In this film, I tried to use a moving camera to follow-up my leading character who is constantly on the move and because of its contribution to the thrilling elements in the film. Since I thought it wasn’t meaningful to color a darkness that the whiteness of the snow couldn’t illuminate, I opted for a narrow color scale, and I felt that in a place there is no music other than a bell, even a note we could hear from the outside would be too much, so I shouldn’t use music.

The blame game between the head, the teachers, the janitors and the students looks like a trial film. Were you thinking of any specific film of this genre?

I thought of the movie more like a detective movie, where everybody turns into a cop in their turn. This genre transforms the narrative, which also originates from the content, into a tense and dark structure. However, the fact that some of those involved are children and their fears form the entire boundary of the story. In this movie, I wanted to immerse the audience in that atmosphere from the first frame and ensure that they were there until the end of the movie. That’s why at the table, before I started the shooting, I had designed the plans and how to shoot in which scene. When I was on set, everyone knew what plans I was going to shoot that day.

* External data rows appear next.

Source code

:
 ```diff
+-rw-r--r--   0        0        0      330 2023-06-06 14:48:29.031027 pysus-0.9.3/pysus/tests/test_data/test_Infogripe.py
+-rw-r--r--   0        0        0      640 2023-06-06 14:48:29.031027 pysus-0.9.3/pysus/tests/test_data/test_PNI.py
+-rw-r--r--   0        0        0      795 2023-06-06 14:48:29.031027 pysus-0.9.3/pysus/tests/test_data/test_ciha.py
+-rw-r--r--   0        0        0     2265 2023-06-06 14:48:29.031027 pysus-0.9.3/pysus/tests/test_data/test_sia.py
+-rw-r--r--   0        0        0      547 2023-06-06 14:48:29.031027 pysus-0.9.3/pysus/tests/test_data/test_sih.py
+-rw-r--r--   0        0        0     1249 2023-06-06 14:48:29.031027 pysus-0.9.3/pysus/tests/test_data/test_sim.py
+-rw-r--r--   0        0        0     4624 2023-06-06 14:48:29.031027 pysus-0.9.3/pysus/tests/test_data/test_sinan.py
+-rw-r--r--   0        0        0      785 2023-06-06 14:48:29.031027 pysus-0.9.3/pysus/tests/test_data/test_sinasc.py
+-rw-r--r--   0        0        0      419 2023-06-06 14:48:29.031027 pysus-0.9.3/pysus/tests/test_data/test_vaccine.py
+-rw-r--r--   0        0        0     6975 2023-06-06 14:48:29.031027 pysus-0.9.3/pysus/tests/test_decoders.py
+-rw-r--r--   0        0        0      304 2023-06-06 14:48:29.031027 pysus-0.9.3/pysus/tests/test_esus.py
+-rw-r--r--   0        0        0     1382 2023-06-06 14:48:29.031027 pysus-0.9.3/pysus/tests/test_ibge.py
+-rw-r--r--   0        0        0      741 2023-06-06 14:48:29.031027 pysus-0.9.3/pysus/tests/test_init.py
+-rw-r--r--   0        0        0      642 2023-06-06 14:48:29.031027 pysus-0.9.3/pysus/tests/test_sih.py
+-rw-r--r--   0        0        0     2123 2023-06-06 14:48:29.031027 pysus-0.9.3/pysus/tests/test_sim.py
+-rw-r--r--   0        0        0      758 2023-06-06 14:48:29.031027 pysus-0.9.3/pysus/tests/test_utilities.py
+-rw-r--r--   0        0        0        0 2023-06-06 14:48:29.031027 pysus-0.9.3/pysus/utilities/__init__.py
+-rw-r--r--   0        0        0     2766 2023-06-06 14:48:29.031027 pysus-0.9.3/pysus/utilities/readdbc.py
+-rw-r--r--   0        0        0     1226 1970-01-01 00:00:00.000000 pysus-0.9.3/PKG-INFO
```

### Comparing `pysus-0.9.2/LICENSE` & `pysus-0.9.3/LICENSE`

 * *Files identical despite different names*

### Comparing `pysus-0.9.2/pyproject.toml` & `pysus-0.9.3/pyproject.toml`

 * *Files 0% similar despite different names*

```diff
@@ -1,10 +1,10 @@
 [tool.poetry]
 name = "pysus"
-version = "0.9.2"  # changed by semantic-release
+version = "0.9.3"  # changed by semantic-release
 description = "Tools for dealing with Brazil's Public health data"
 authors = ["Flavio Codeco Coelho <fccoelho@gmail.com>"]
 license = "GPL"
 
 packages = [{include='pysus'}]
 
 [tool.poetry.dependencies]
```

Was your intention to imply that Kurdish oppression begins in school?

Almost all around the world, education systems have been set up to breed obedient, compliant lambs that do what they’re told. All the exams, the assignments, the rules are a wheel set up to choose the “obedient” one. Because you have to overcome them in order to move on to the next level, otherwise the system will deem you unsuccessful and eliminate you. There are very few education systems that promote creativity and independence. You need individuals who question, and this doesn’t seem likely with the current education system. A contradiction arises here. You cannot be libertarian and independent and expect individuals to be obedient at the same time. Because obedient individuals could be good workers, but they can never advance science. They mostly copy other people’s ideas.
Boarding schools are systems that impose obedience on students not only in classes but also as a way of life. As they are built on “normalizing” people, they’re also working as assimilation centers in Turkey. The number of boarding schools exceeds thousands, especially in regions where Kurds are densely populated.